[Document source]

L’impression générale dégage une (inquiétante) étrangeté qui trouve écho dans le titre de l’exposition. Entête de chapitre d’un roman de Mark Twain*, cette phrase énigmatique évoque une personne assoupie sur
un radeau, dérivant dans la brume. Mais qui dort – ou bien est-ce un rêve éveillé ? Quel est ce radeau sans pilote conscient ? Ce vaisseau qui nous transporte, n’est-ce pas notre corps même ?
Morbide ? Oui, mais de cette morbidité à l’italienne qui signifie harmonieuse et délicate, et que l’on emploie pour parler d’un biscuit, l’Amaretti morbidi … Morbide ? Non pas, quand on se réfère à la racine latine de ce mot pour qualifier ce qui est moelleux. Tendre. Doux.

[/Document source]

Travail demandé:
1. Recopiez le texte sur l'exposition de « L’impression générale dégage » à « corps même ? ».
2. Répondez aux questions suivantes à partir du texte sur l'exposition.
(a) De quel écrivain vient la phrase reprise comme titre de l'exposition ?
(b) Sur quoi se trouve la personne assoupie qu'évoque cette phrase ?
(c) Quel biscuit est cité pour illustrer le sens italien du mot « morbide » ?
3. Poursuivez le texte sur l'exposition à partir de l'endroit où il s'arrête.

[Données fournies]

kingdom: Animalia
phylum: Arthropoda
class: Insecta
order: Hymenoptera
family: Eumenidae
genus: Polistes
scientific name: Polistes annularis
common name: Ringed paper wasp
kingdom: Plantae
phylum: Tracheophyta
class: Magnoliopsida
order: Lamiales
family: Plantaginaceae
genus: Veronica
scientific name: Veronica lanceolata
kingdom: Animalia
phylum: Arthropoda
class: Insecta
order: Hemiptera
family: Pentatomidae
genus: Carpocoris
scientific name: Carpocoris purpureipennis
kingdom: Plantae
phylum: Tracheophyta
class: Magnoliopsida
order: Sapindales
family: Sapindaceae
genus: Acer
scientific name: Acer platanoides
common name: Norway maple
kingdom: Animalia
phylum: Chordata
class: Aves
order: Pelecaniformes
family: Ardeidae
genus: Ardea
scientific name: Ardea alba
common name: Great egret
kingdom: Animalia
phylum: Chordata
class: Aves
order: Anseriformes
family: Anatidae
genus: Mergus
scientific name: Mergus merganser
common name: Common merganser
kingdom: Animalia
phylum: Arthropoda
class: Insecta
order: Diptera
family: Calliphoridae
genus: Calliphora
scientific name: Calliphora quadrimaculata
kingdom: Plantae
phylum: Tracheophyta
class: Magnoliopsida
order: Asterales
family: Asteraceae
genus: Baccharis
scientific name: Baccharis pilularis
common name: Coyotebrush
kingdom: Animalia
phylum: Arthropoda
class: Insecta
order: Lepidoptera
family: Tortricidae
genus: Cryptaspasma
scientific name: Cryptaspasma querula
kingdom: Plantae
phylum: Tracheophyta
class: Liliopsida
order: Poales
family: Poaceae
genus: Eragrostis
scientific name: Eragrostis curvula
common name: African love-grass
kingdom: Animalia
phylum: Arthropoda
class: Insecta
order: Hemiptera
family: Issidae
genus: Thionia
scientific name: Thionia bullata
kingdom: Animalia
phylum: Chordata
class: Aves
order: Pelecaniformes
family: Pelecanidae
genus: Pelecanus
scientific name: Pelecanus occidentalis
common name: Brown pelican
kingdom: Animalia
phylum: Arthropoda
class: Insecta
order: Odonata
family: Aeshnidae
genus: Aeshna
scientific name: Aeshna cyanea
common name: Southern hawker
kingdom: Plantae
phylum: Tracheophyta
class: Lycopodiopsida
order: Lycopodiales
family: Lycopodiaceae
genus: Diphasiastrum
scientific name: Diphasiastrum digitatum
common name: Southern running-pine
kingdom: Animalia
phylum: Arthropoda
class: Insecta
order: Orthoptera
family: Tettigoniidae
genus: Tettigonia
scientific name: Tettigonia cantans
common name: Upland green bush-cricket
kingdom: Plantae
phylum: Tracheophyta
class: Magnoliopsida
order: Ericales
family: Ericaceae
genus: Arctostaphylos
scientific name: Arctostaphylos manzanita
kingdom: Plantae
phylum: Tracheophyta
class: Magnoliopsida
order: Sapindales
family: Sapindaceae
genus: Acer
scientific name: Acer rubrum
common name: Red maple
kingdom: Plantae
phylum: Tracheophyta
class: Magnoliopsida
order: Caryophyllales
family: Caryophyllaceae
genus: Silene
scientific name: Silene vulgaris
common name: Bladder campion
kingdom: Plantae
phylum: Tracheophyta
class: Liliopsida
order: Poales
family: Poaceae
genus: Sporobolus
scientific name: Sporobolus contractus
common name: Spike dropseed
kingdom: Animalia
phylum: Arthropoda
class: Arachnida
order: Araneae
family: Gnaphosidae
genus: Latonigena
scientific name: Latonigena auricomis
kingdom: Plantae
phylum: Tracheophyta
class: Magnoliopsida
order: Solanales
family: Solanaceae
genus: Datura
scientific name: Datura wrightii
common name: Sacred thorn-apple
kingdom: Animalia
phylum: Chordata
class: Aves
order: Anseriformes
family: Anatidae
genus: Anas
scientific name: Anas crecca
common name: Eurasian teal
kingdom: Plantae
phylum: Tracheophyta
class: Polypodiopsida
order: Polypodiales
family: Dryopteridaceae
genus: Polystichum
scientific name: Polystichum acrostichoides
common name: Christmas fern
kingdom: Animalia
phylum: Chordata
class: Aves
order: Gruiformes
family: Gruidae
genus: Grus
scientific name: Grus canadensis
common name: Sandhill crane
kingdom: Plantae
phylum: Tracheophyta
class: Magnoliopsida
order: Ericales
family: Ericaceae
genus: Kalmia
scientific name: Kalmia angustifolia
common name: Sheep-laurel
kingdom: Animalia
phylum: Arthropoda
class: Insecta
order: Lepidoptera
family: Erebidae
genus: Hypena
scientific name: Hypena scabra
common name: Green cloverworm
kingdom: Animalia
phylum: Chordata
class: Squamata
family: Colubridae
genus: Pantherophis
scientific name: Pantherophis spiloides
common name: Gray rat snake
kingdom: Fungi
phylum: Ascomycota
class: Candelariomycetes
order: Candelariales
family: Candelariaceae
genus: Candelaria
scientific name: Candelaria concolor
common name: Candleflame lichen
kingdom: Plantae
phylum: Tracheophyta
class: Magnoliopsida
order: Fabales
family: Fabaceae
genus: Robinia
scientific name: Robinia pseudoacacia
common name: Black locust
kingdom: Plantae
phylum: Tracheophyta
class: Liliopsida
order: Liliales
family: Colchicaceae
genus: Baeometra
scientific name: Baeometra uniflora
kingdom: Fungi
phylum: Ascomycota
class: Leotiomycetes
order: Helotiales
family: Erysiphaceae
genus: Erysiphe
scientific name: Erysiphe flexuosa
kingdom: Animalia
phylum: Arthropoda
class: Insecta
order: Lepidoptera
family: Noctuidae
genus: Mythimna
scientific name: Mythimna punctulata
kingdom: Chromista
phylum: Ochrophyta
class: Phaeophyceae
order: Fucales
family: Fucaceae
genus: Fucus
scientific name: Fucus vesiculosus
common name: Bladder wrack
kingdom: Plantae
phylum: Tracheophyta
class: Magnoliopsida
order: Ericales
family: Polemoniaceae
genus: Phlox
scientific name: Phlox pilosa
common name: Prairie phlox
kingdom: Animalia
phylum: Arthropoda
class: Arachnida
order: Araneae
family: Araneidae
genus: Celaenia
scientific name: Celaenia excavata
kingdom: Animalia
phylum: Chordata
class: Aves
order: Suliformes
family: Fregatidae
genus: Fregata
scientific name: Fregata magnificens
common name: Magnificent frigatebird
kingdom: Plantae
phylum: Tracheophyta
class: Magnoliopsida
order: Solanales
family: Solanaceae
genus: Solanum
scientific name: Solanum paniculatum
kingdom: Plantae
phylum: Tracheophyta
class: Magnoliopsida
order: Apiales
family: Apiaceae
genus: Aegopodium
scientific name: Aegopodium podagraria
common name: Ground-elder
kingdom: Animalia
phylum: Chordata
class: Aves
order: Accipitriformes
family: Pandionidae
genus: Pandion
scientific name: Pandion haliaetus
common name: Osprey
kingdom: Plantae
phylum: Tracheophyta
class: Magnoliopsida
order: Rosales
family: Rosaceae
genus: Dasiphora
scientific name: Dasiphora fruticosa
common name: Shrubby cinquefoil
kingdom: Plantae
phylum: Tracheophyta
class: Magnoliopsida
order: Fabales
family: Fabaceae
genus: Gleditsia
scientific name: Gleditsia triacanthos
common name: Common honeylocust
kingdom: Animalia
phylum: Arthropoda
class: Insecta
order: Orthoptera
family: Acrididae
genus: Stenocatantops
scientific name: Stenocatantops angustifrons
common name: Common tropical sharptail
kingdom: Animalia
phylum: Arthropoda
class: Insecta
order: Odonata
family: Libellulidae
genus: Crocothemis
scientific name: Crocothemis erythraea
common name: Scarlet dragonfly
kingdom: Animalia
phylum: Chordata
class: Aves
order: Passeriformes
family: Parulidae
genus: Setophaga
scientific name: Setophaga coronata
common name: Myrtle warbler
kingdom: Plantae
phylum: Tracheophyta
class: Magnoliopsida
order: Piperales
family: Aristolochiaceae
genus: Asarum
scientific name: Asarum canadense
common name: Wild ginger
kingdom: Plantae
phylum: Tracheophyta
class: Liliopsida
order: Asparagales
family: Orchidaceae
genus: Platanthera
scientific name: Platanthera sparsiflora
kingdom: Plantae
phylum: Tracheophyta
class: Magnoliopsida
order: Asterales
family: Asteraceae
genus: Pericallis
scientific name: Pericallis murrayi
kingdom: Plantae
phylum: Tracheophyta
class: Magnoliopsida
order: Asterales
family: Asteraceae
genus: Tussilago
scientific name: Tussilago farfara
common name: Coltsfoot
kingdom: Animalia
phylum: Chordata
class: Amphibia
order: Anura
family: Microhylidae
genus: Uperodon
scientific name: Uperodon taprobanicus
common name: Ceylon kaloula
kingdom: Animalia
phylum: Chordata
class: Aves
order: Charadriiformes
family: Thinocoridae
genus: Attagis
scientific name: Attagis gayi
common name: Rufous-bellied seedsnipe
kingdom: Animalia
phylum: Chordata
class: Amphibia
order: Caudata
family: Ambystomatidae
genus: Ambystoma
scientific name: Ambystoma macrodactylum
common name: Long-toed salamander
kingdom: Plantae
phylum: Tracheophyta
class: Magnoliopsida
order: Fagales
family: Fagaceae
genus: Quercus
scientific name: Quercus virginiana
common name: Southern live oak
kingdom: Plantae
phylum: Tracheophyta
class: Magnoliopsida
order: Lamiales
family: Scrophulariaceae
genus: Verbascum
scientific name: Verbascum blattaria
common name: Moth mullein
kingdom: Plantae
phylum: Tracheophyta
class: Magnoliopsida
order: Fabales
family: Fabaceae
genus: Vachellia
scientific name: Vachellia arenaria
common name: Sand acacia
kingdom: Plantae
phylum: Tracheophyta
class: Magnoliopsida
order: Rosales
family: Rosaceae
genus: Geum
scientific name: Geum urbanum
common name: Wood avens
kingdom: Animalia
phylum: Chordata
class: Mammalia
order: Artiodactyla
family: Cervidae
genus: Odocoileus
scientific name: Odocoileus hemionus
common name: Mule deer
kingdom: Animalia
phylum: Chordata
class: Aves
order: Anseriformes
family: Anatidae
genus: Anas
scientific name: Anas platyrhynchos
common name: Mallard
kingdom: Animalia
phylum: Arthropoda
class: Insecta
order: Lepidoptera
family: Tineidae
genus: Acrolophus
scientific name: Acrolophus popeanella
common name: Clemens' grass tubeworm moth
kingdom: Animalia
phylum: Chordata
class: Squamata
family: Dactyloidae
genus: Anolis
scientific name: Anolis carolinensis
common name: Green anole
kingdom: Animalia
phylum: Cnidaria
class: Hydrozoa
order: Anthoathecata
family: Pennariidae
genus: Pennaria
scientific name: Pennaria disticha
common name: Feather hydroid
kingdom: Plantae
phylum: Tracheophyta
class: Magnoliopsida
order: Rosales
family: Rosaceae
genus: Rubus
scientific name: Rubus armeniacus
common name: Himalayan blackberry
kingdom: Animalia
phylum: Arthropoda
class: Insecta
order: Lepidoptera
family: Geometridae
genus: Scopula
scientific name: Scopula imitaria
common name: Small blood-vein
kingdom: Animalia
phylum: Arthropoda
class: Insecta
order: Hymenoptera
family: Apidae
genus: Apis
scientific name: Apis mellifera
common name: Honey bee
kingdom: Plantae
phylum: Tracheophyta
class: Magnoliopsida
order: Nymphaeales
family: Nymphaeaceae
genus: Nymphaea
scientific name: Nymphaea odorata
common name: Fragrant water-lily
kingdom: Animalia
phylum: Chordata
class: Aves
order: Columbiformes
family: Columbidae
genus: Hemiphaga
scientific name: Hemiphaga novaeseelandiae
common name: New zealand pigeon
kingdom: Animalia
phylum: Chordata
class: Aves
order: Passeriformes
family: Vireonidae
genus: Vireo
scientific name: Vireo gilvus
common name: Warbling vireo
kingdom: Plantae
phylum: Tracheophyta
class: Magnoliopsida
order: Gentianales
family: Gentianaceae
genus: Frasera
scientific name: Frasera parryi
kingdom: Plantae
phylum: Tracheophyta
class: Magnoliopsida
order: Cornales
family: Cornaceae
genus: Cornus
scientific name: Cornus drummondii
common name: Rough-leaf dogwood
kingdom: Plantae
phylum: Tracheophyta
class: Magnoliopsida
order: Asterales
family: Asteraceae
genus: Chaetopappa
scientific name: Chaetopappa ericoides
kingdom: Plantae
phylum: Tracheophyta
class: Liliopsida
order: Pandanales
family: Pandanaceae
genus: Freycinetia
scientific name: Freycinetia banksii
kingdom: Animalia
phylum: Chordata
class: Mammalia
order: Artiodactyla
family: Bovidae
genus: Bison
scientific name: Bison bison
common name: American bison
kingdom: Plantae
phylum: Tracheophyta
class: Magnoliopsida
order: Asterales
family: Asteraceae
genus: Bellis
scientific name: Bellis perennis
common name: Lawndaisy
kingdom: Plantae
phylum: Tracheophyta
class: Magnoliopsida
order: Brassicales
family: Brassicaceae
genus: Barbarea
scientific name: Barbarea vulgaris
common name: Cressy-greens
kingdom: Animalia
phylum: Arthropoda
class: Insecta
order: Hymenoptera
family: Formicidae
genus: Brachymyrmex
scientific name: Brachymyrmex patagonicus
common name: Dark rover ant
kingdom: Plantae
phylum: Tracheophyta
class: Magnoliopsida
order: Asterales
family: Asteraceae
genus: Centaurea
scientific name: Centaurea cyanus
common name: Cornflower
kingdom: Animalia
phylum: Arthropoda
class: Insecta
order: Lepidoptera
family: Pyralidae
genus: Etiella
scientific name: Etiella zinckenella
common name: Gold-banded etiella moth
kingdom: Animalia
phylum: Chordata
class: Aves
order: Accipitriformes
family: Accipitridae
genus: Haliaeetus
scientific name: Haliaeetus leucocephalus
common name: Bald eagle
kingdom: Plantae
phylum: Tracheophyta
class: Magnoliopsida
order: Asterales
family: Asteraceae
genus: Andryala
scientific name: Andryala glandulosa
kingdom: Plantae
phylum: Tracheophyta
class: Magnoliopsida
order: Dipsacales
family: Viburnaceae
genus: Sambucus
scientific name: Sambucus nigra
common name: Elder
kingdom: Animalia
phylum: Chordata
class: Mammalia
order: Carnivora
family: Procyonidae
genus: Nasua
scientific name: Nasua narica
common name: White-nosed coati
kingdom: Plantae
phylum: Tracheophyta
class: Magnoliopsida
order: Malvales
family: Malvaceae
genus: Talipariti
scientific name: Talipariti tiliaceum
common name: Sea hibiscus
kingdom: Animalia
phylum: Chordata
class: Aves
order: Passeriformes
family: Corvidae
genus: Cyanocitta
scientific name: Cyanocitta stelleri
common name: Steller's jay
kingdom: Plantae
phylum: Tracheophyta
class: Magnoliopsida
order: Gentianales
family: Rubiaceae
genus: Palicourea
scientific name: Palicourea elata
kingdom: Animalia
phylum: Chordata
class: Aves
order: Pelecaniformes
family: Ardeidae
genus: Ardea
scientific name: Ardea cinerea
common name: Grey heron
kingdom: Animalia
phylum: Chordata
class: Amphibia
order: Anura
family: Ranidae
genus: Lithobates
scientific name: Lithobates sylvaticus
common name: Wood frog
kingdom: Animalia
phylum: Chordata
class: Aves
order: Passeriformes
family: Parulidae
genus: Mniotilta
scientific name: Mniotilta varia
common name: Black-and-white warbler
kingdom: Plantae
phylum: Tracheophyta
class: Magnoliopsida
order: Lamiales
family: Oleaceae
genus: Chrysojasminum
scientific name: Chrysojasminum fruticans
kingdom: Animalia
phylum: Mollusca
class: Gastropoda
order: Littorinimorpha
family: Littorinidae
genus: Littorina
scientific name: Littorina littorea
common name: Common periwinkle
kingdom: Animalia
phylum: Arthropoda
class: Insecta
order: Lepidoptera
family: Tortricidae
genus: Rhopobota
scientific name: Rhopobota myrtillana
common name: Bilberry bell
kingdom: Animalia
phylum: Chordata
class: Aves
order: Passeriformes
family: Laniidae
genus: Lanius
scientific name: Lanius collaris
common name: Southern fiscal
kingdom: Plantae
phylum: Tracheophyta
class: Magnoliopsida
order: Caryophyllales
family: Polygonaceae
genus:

[/Données fournies]

Corrigé des exercices:
1.
L’impression générale dégage une (inquiétante) étrangeté qui trouve écho dans le titre de l’exposition. Entête de chapitre d’un roman de Mark Twain*, cette phrase énigmatique évoque une personne assoupie sur
un radeau, dérivant dans la brume. Mais qui dort – ou bien est-ce un rêve éveillé ? Quel est ce radeau sans pilote conscient ? Ce vaisseau qui nous transporte, n’est-ce pas notre corps même ?

2.
(a) De Mark Twain.
(b) Sur un radeau, dérivant dans la brume.
(c) L'Amaretti morbidi.

3.
Julie Morel, commissaire

esoxlucius.art@gmail.com +33 3 85 84 35 97 https://esoxlucius-art.blogspot.com/

Asleep on the Raft
Éloge de la douceur.

Carte blanche à Julie MOREL : Roxane JEAN & Guillaume CONSTANTIN

Du 15 mai au 11 juillet
Vernissage le 15 mai de 14h à 19h
Performance des lectures électriques à 16h et 17h
Les jeudis, vendredis, samedis et dimanches sur rendez-vous de 14h30 à 18h30.

Pour l’exposition Asleep on the Raft, Esox Lucius convie deux artistes adeptes de matériaux détournés et
de displays, coutumiers de typologies et combinaisons formelles audacieuses. Roxane Jean y déploie des
territoires sensibles ayant traits au jardin et Guillaume Constantin a choisi d’explorer des matériaux peut-être plus techniques mais cependant malléables. La sophistication de ces deux points de vue s’additionne et joue avec humour du challenge que constitue l’espace de l’ancienne gare (re)créé par le designer Phillipe Million.
En assumant cet espace éminemment non neutre, les deux artistes font bugger la binarité d’une exposition à quatre mains dans deux espaces contigus.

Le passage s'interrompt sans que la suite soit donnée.